Le Ministère du Travail a dévoilé le nouveau protocole national sanitaire des entreprises qui entre en vigueur ce mardi 1er septembre. Les principaux points à retenir de ce document sont présentés dans cet article.

Situation des travailleurs à risques de formes graves de Covid-19

Il convient de limiter les contacts et sorties des travailleurs à risques de formes graves de Covid-19 et des collaborateurs qui, sans être eux-mêmes à risque de formes graves, vivent au domicile d’une personne qui l’est. Le télétravail est une solution à privilégier, lorsque cela est possible : il doit être favorisé par les employeurs, sur demande des intéressés et si besoin après échange entre le médecin traitant et le médecin du travail, dans le respect du secret médical. Lorsque le télétravail ne peut être accordé, il convient d’assortir le travail présentiel de mesures de protection complémentaires dans des conditions de sécurité renforcée (masque, aménagement du poste de travail avec bureau dédié). Les personnes à risque de forme grave présentant des pathologies particulièrement lourdes, listées dans le décret n°2020-1098 du 29 août 2020, conserveront la faculté, si le médecin traitant l’estime nécessaire, d’être placées en activité partielle. Il est par ailleurs mis fin au 31 août 2020 au dispositif de placements en activité partielle, des salariés partageant le domicile d’une personne vulnérable.

Télétravail recommandé

Il reste une pratique recommandée en ce qu’il participe à la démarche de prévention du risque d’infection et permet de limiter l’affluence dans les transports en commun. En fonction des indicateurs sanitaires, les autorités sanitaires peuvent convenir avec les partenaires sociaux d’encourager les employeurs à recourir plus fortement au télétravail.

Limitation des risques d’affluence, de croisement (flux de personnes) et de concentration (densité)
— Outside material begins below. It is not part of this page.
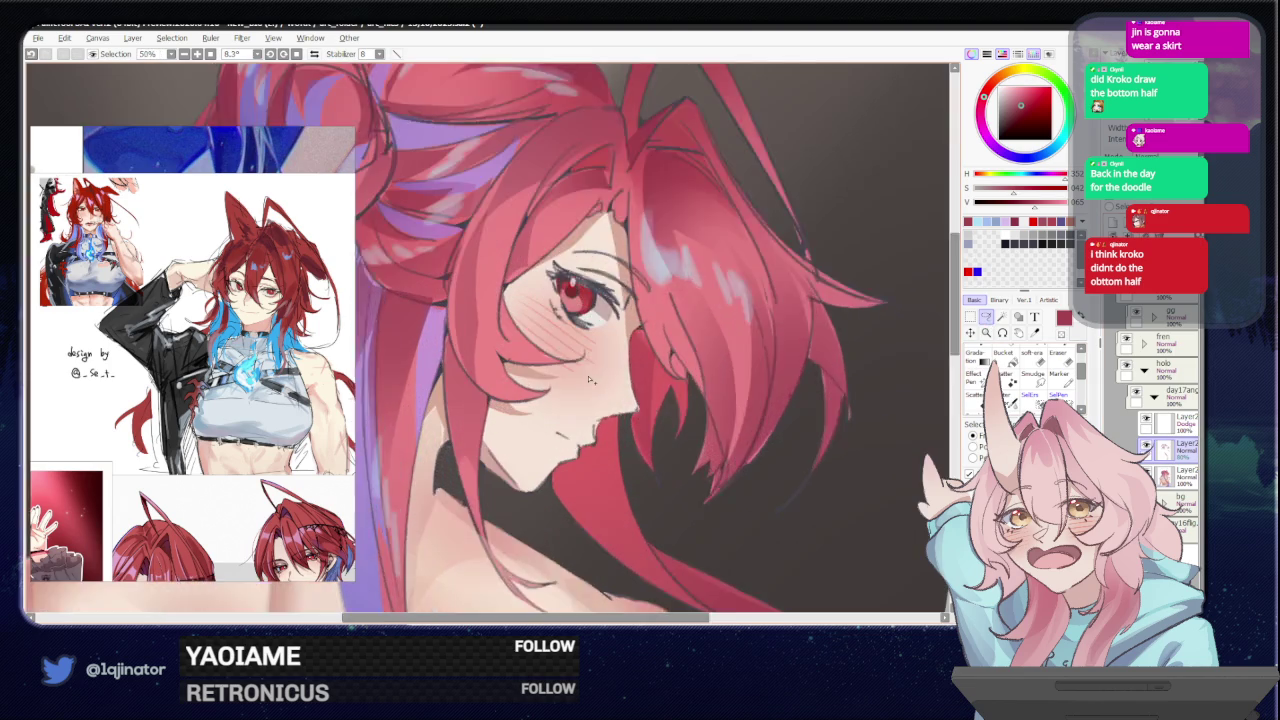
scroll(593, 373, up, 2)
scroll(593, 373, down, 2)
scroll(593, 373, down, 2)
scroll(593, 373, down, 1)
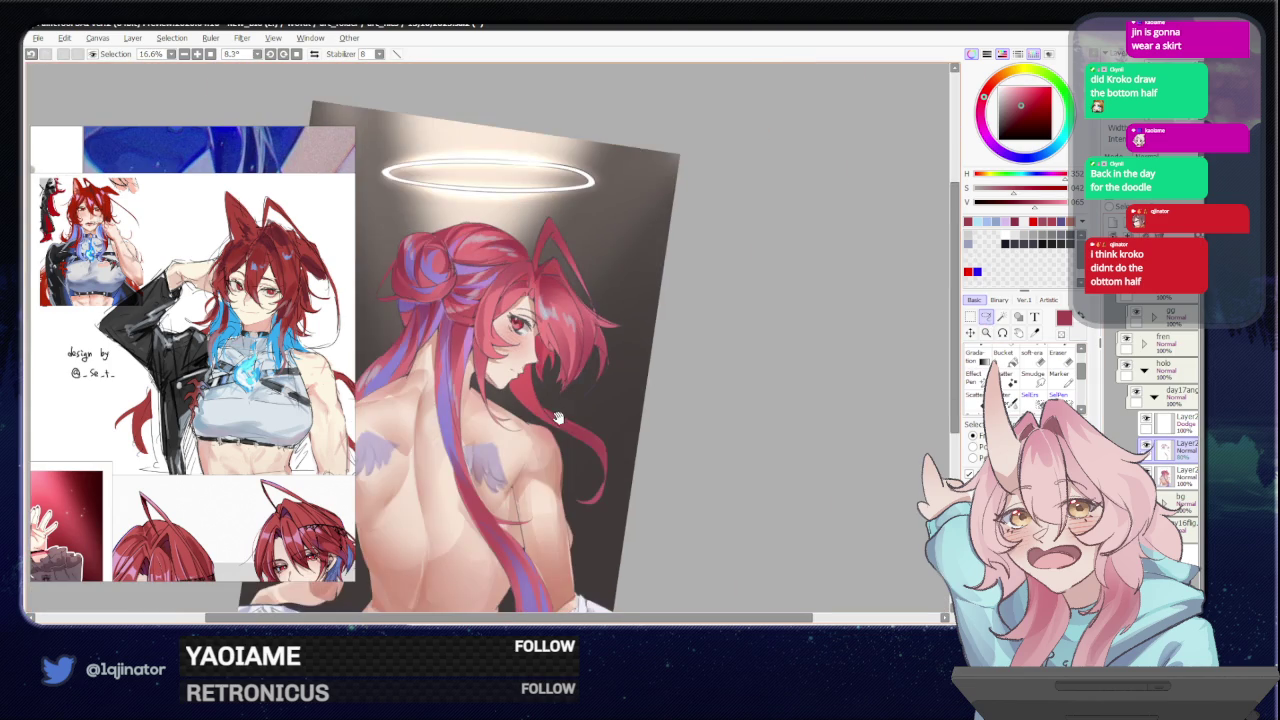
scroll(592, 391, up, 3)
Chaque collaborateur doit pouvoir disposer d’un espace lui permettant de respecter la règle de distanciation physique d’au moins un mètre par rapport à toute autre personne (ex. autre salarié, client, usager, prestataire, etc.). L’employeur cherchera, outre les réorganisations du travail permettant de séquencer les process, à revoir l’organisation de l’espace de travail et au besoin des tranches horaires des travailleurs pour éviter ou limiter au maximum les regroupements et les croisements. Une « jauge » doit ainsi préciser le nombre de personnes pouvant être présentes simultanément dans un même espace, en fonction de l’architecture et des dimensions des locaux. Cette « jauge » fait l’objet d’affichage par l’employeur ou l’exploitant à l’entrée de l’espace considéré (ex. salles de réunion).

Port du masque

Il est systématique au sein des entreprises dans les lieux collectifs clos. Ces masques grand public, de préférence réutilisables, répondent aux spécifications de la norme AFNOR S76-001 ou, pour les masques importés, aux spécifications d’organismes de normalisation similaires. Des adaptations à ce principe général pourront être organisées par les entreprises pour répondre aux spécificités de certaines activités ou secteurs professionnels. Les mesures conditionnant la possibilité d’organiser ces adaptations dépendent du niveau de circulation du virus dans le département d’implantation de l’entreprise (ou de l’établissement). A noter que dans les zones « rouges » à circulation active du virus (19 départements concernés à date : Martinique, Guadeloupe, Alpes-Maritimes, Bouches-du-Rhône, Côte d’Or, Gironde, Guyane, Haute-Garonne, Hérault, Loiret, Rhône, Sarthe, Var, Vaucluse et la totalité de l’Ile-de-France), la faculté de déroger au port permanent du masque ne sera possible que dans les locaux bénéficiant d’une ventilation mécanique et garantissant aux personnes un espace de 4 m2 (par exemple, moins de 25 personnes pour un espace de 100 m2 ). Par ailleurs, certains métiers dont la nature même rend incompatible le port du masque pourront justifier de travaux particuliers afin de définir un cadre adapté. Pour les salariés travaillant seuls dans un bureau (ou une pièce) nominatif, ils n’ont pas à porter le masque dès lors qu’ils se trouvent seuls dans leur bureau.